### ASSIGNED TASK A
Using the LIBINT passage, decide whether each statement agrees with it. Answer yes or no for each, and quote the words of the passage that settle it.
(i) Functions and data structures of the external interface are linked according to C convention.
(ii) The library static parameters do not depend on how the library was configured.
(iii) With some compilers, the long double datatype allows higher precision calculations.
### ASSIGNED TASK B
Write a continuation of the LIBINT passage that begins right after its final sentence.

*** PROVIDED PASSAGE

Prototypes for externaly accessible functions of \LIBINT's components are contained
in header files \libinth\, \libderivh\, and \librijh . Although \LIBINT's
machine generated source is written in C++, functions and data structures of
the external interface are linked according to C convention, which simplifies
its use in C and FORTRAN programs.

So let's look at header file \libinth. Inside the standard header wrappers,
library static parameters are {\tt define}d:
\begin{verbatim}
#define REALTYPE double
#define LIBINT_MAX_AM 8
#define LIBINT_OPT_AM 5
\end{verbatim}
These parameters depend on how library was configured before compilation (see compilation manual).
The first macro is the basic datatype for real numbers that \LIBINT\ uses
to compute integrals. It can be {\tt double} or {\tt long double}. With some compilers, e.g.
IBM Visual Age C++, the latter datatype allows higher precision calculations.
Macro {\tt LIBINT\_MAX\_AM} specifies the
maximum angular momentum + 1 of basis functions for which
electron repulsion integrals can be computed. Hence in this example up to $k$ functions ($L_{\rm max}=7$)
can be handled.

******
*** ENTRIES SUPPLIED

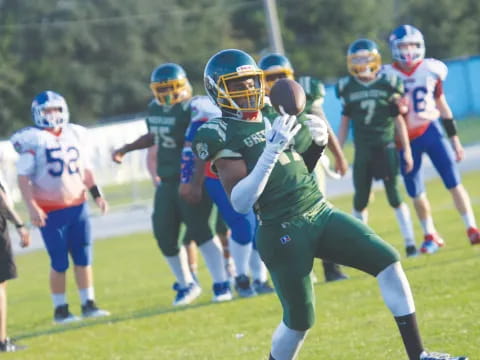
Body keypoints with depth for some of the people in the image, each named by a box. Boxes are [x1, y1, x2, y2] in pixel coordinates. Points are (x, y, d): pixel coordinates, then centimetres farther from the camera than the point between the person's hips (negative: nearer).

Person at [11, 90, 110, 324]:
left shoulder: (76, 135, 8)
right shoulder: (32, 140, -9)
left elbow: (86, 170, 17)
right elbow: (23, 178, -9)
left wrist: (96, 195, 8)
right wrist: (32, 207, -17)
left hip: (77, 206, 5)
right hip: (50, 211, -5)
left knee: (83, 257, 5)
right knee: (59, 262, -2)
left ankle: (88, 304, 14)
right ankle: (60, 310, 9)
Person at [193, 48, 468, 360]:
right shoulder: (222, 136, -11)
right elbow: (241, 202, -20)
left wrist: (317, 145, 3)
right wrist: (270, 152, -26)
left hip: (321, 214, 7)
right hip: (283, 233, -7)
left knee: (388, 261, -4)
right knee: (300, 319, -2)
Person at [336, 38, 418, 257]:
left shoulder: (388, 85, -3)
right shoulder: (347, 88, 2)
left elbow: (398, 120, 3)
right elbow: (345, 122, 9)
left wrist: (407, 150, 3)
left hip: (386, 148, -2)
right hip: (362, 151, 2)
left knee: (395, 197, -3)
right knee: (360, 201, 3)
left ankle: (410, 243, 6)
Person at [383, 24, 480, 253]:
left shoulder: (431, 70, -1)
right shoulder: (387, 77, -7)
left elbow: (442, 106, 8)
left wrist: (454, 139, 10)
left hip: (431, 131, 1)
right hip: (406, 139, -1)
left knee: (454, 182, -4)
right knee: (415, 193, 5)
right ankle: (431, 236, 21)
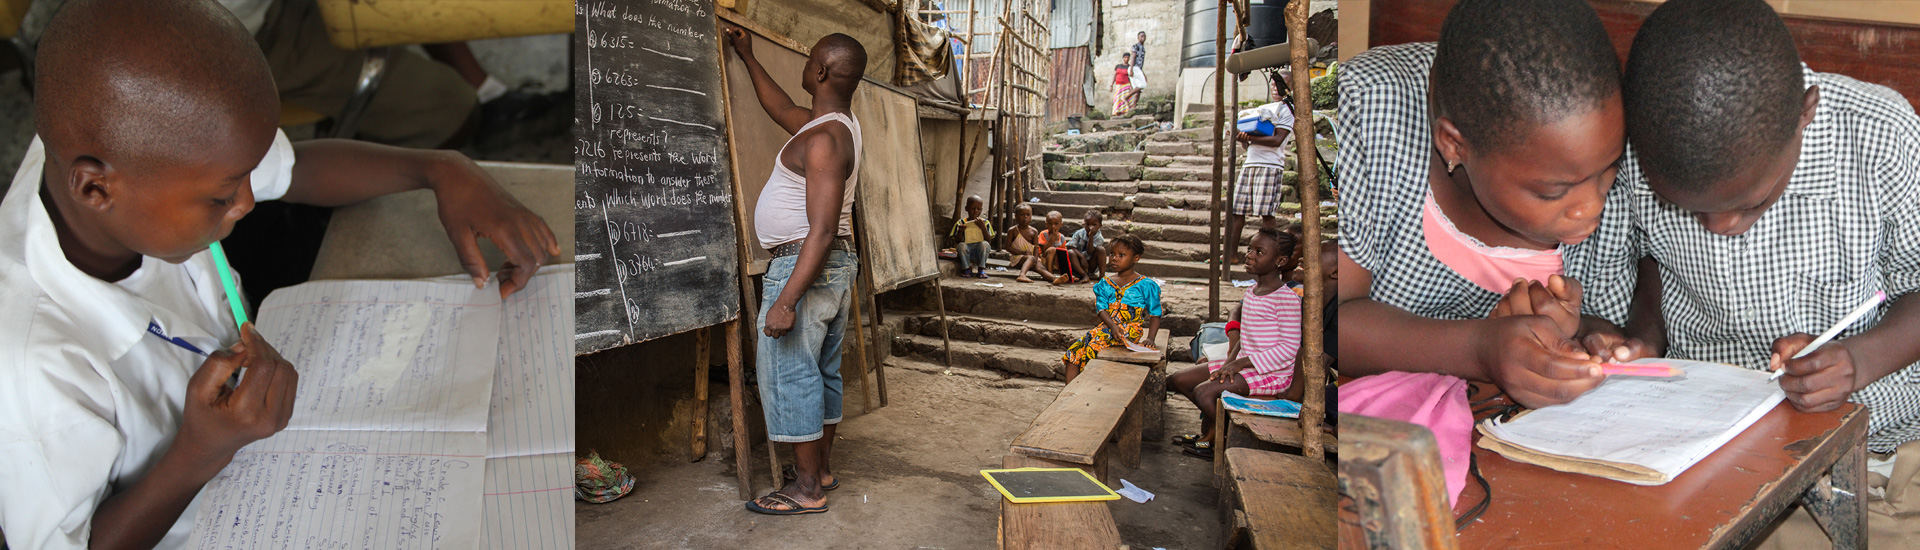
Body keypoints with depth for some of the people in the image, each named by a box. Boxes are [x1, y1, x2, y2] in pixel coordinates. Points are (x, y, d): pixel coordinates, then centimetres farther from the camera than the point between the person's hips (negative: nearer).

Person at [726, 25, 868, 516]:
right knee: (822, 370, 16)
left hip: (804, 266, -10)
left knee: (789, 373, -3)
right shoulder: (840, 123, 9)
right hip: (835, 267, 10)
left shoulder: (824, 140, -22)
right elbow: (783, 110, 30)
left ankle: (807, 489, 5)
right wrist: (747, 57, 38)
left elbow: (822, 232, -27)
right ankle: (821, 468, 28)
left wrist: (786, 301, -28)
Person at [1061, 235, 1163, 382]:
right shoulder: (1105, 283, 14)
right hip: (1107, 326, 5)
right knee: (1073, 350, -14)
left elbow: (1155, 315, 3)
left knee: (1095, 344, -31)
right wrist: (1113, 326, -17)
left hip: (1131, 329, -5)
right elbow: (1101, 309, 4)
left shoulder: (1145, 285, 2)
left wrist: (1150, 338, -13)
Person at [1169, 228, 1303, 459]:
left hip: (1271, 372, -9)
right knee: (1178, 380, 5)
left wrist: (1242, 362, -21)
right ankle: (1211, 426, 16)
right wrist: (1231, 360, -3)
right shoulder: (1254, 290, 9)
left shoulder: (1286, 297, -17)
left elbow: (1289, 347, -20)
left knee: (1204, 391, -24)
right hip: (1244, 364, 9)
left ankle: (1212, 440, 3)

******

### REPLY A
(i) Yes: "functions and data structures of the external interface are linked according to C convention"
(ii) No: "These parameters depend on how library was configured before compilation"
(iii) Yes: "With some compilers, e.g. IBM Visual Age C++, the latter datatype allows higher precision calculations."

### REPLY B
Before any component of \LIBINT\ can be used some static data has to be initialized
via a corresponding function call. That function for \libint\ is
\begin{verbatim}
void init_libint_base();
\end{verbatim}
After {\tt init\_libint\_base()} has been called one has to initialize one or several corresponding
integrals evaluator objects. Objects are ``constructed' and ``destructed'' by calling
the following functions
\begin{verbatim}
int  init_libint(Libint_t *, int max_am, int max_num_prim_comb);
void free_libint(Libint_t *);
\end{verbatim}
The first argument to either function is the pointer to the object.
Second and third arguments to {\tt init\_libint()} are the maximum angular momentum
of the basis functions to be handled by this object and the maximum number of
combinations of primitives per shell quartet that this object will handle.
The latter quantity can be safely computed as a fourth power of the maximum
number of primitives per shell in the basis set. {\tt init\_libint()} returns the
number of {\tt REALTYPE}-sized words of memory that was allocated for the object.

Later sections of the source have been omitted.